The goal of decoy packets in general is offering the option to implementations of hiding any pattern that can be inferred from the sizes of TCP/IP packets being sent back and forth.
This concern applies to all 3 phases of the protocol. During the key exchange phase, a (limited) form of size pattern hiding can be accomplished through the garbage mechanism. During the application phase, but also during the version negotiation phase, this is done using decoy packets – a much more powerful mechanism than garbage, but only possible after keys have been exchanged.
It is fair to say that right now, with the version negotiation phase just consisting of a single message in both directions, this does not matter. In both directions, instead of a decoy message before the version packet, a decoy message could be sent immediately after it (making it part of the application phase), or garbage could be sent before it instead.
However, in hypothetical extensions, the version negotiation phase could consist of multiple messages too. If there are at least 3, it may not be possible to avoid a recognizable pattern of sizes in the middle ones. Having the decoy mechanism generically available means future extension designers do not have to worry about it.
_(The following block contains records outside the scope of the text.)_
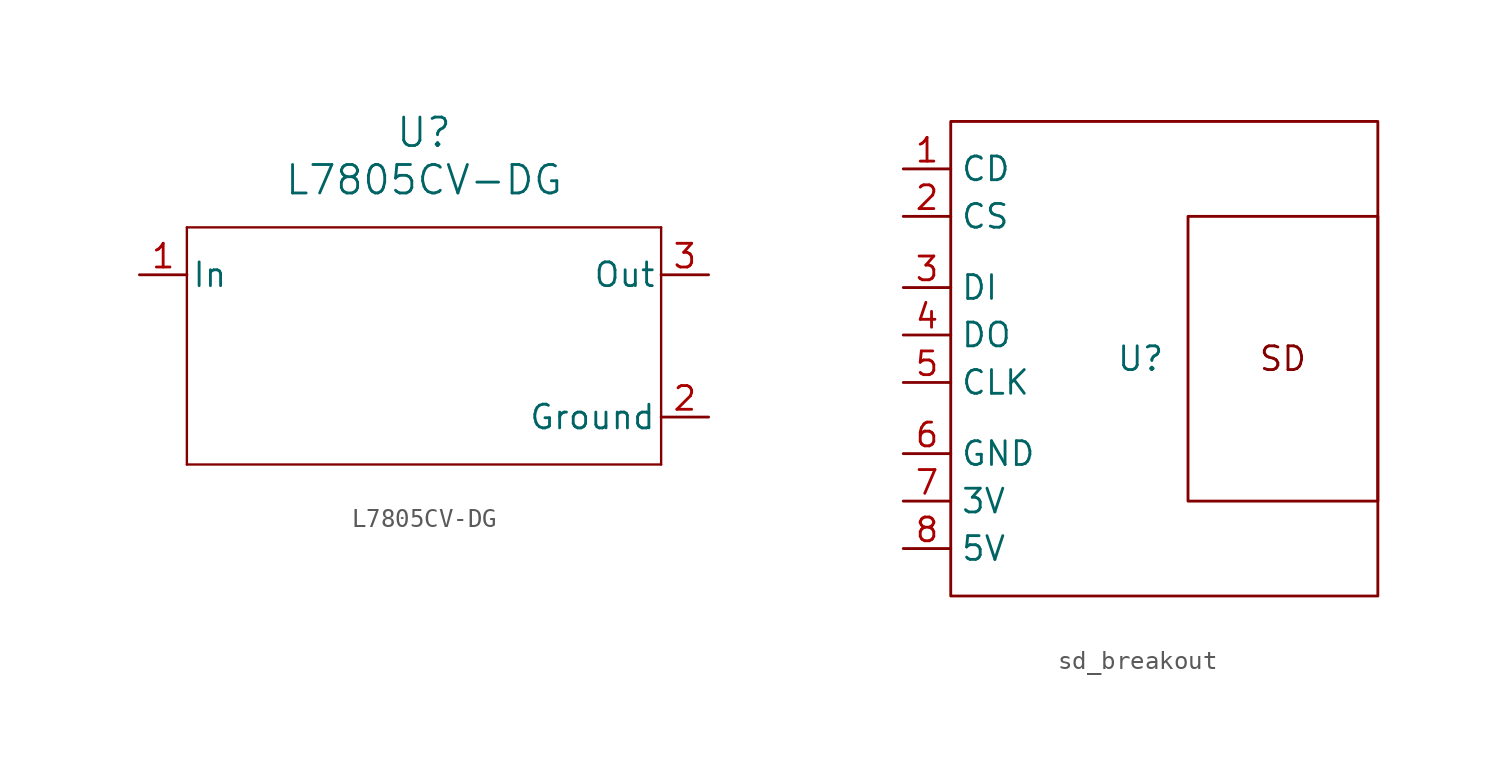
<source format=kicad_sym>
(kicad_symbol_lib
  (version 20231120)
  (generator "kicad_symbol_editor")
  (generator_version "8.0")
  (symbol "L7805CV-DG"
    (pin_names
      (offset 0.254))
    (property "Reference" "U"
      (at 20.32 10.16 0)
      (effects (font (size 1.524 1.524))))
    (property "Value" "L7805CV-DG"
      (at 20.32 7.62 0)
      (effects (font (size 1.524 1.524))))
    (property "ki_locked" ""
      (at 0 0 0)
      (effects (font (size 1.27 1.27))))
    (symbol "L7805CV-DG_0_1"
      (polyline (pts (xy 7.62 -7.62) (xy 33.02 -7.62)) (stroke (width 0.127) (type default)) (fill (type none)))
      (polyline (pts (xy 7.62 5.08) (xy 7.62 -7.62)) (stroke (width 0.127) (type default)) (fill (type none)))
      (polyline (pts (xy 33.02 -7.62) (xy 33.02 5.08)) (stroke (width 0.127) (type default)) (fill (type none)))
      (polyline (pts (xy 33.02 5.08) (xy 7.62 5.08)) (stroke (width 0.127) (type default)) (fill (type none))))
    (symbol "L7805CV-DG_1_1"
      (pin input line (at 5.08 2.54 0) (length 2.54) (name "In" (effects (font (size 1.27 1.27)))) (number "1" (effects (font (size 1.27 1.27)))))
      (pin input line (at 35.56 -5.08 180) (length 2.54) (name "Ground" (effects (font (size 1.27 1.27)))) (number "2" (effects (font (size 1.27 1.27)))))
      (pin output line (at 35.56 2.54 180) (length 2.54) (name "Out" (effects (font (size 1.27 1.27)))) (number "3" (effects (font (size 1.27 1.27)))))))
  (symbol "sd_breakout"
    (property "Reference" "U"
      (at 0 0 0)
      (effects (font (size 1.27 1.27))))
    (property "Value" ""
      (at 0 0 0)
      (effects (font (size 1.27 1.27))))
    (symbol "sd_breakout_0_1"
      (rectangle (start -10.16 12.7) (end 12.7 -12.7) (stroke (width 0) (type default)) (fill (type none)))
      (rectangle (start 2.54 7.62) (end 12.7 -7.62) (stroke (width 0) (type default)) (fill (type none))))
    (symbol "sd_breakout_1_1"
      (text "SD" (at 7.62 0 0) (effects (font (size 1.27 1.27))))
      (pin output line (at -12.7 10.16 0) (length 2.54) (name "CD" (effects (font (size 1.27 1.27)))) (number "1" (effects (font (size 1.27 1.27)))))
      (pin input line (at -12.7 7.62 0) (length 2.54) (name "CS" (effects (font (size 1.27 1.27)))) (number "2" (effects (font (size 1.27 1.27)))))
      (pin input line (at -12.7 3.81 0) (length 2.54) (name "DI" (effects (font (size 1.27 1.27)))) (number "3" (effects (font (size 1.27 1.27)))))
      (pin output line (at -12.7 1.27 0) (length 2.54) (name "DO" (effects (font (size 1.27 1.27)))) (number "4" (effects (font (size 1.27 1.27)))))
      (pin input line (at -12.7 -1.27 0) (length 2.54) (name "CLK" (effects (font (size 1.27 1.27)))) (number "5" (effects (font (size 1.27 1.27)))))
      (pin input line (at -12.7 -5.08 0) (length 2.54) (name "GND" (effects (font (size 1.27 1.27)))) (number "6" (effects (font (size 1.27 1.27)))))
      (pin input line (at -12.7 -7.62 0) (length 2.54) (name "3V" (effects (font (size 1.27 1.27)))) (number "7" (effects (font (size 1.27 1.27)))))
      (pin input line (at -12.7 -10.16 0) (length 2.54) (name "5V" (effects (font (size 1.27 1.27)))) (number "8" (effects (font (size 1.27 1.27))))))))
</source>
Furthermore, design wise, I don’t believe it complicates implementations much necessarily, but of course that depends on implementation aspects. Think of a BIP324 connection as having a few states it progresses through:
- Sending/receiving public key
- Sending/receiving garbage + garbage terminator
- Sending/receiving packets
During the 3rd state, all communication is done in the form of packets using the keys negotiated before, decoys and all. The first (non-decoy) packet(s) negotiate the version, and everything after is treated as application layer. I think this makes sense, as version negotiation needs something packet-like anyway, so it might as well use the full packet interface anyway.
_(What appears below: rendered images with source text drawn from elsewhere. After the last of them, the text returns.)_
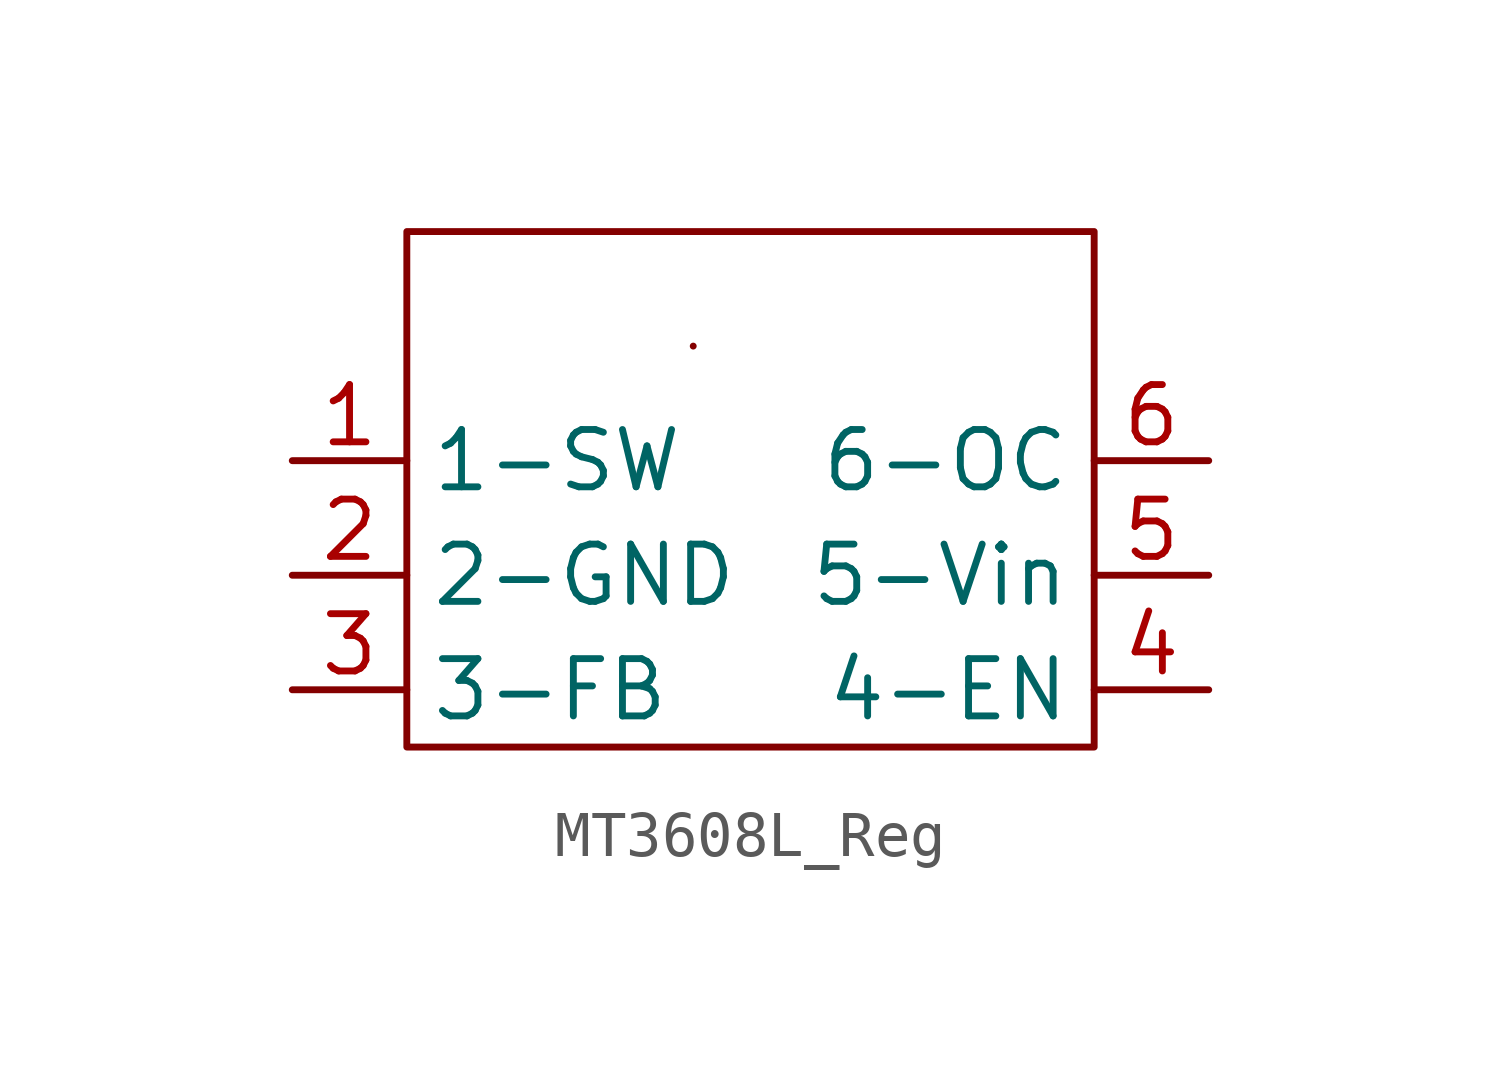
<source format=kicad_sym>
(kicad_symbol_lib
  (version 20241209)
  (generator "kicad_symbol_editor")
  (generator_version "9.0")
  (symbol "MT3608L_Reg"
    (property "Reference" "MT3608L_REG"
      (at 0 5.842 0)
      (effects (font (size 1.27 1.27) (color 0 34 255 1)) (hide yes)))
    (property "Value" ""
      (at 0 0 0)
      (effects (font (size 1.27 1.27))))
    (symbol "MT3608L_Reg_0_1"
      (polyline (pts (xy -7.62 7.62) (xy -7.62 -3.81) (xy 7.62 -3.81) (xy 7.62 7.62) (xy -7.62 7.62)) (stroke (width 0) (type default)) (fill (type none)))
      (polyline (pts (xy -1.27 5.08) (xy -1.27 5.08)) (stroke (width 0) (type default)) (fill (type none))))
    (symbol "MT3608L_Reg_1_1"
      (pin output line (at -10.16 2.54 0) (length 2.54) (name "1-SW" (effects (font (size 1.27 1.27)))) (number "1" (effects (font (size 1.27 1.27)))))
      (pin input line (at -10.16 0 0) (length 2.54) (name "2-GND" (effects (font (size 1.27 1.27)))) (number "2" (effects (font (size 1.27 1.27)))))
      (pin input line (at -10.16 -2.54 0) (length 2.54) (name "3-FB" (effects (font (size 1.27 1.27)))) (number "3" (effects (font (size 1.27 1.27)))))
      (pin input line (at 10.16 2.54 180) (length 2.54) (name "6-OC" (effects (font (size 1.27 1.27)))) (number "6" (effects (font (size 1.27 1.27)))))
      (pin input line (at 10.16 0 180) (length 2.54) (name "5-Vin" (effects (font (size 1.27 1.27)))) (number "5" (effects (font (size 1.27 1.27)))))
      (pin input line (at 10.16 -2.54 180) (length 2.54) (name "4-EN" (effects (font (size 1.27 1.27)))) (number "4" (effects (font (size 1.27 1.27))))))))
</source>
But it does add a bit of complexity to implementations
Certainly having support for decoy packets as a mechanism in general adds complexity to implementations which cannot be avoided if compatibility with the specification is desired. I don’t think having it additionally available during version negotiation adds much complexity on top.
given the lack of bounds on the decoy packets.
One cannot avoid supporting packets up to ~4M as that is how large application-layer BLOCK
messages are allowed to be. I believe the Bitcoin Core BIP324 implementation uses that as packet size limit for all packets, including decoys.
I noticed Core has not supported sending decoy packets in the handshake since adding BIP324 support in v26.0, but is this a worthy feature of the protocol that will later be implemented?
It is not very high on my personal priority list, but I do plan to work at some point on adding support for sending decoys to the Bitcoin Core BIP324 implementation, in particular for transactions (whose relay sizes do reveal some information). It would be great if someone worked on this.
My guess is to guard against “known plaintext” attack
A known plaintext would permit an attacker to guess the key stream coming out of the used ChaCha20 cipher, though there are no known ways to exploit that to achieve anything useful (like decrypting other messages, or forging messages). This was not a specific consideration when designing BIP324 or its decoy packet mechanism, as far as I recall.
Disclaimer: I am a co-author of BIP324, and am likely biased about the design decisions we made in it.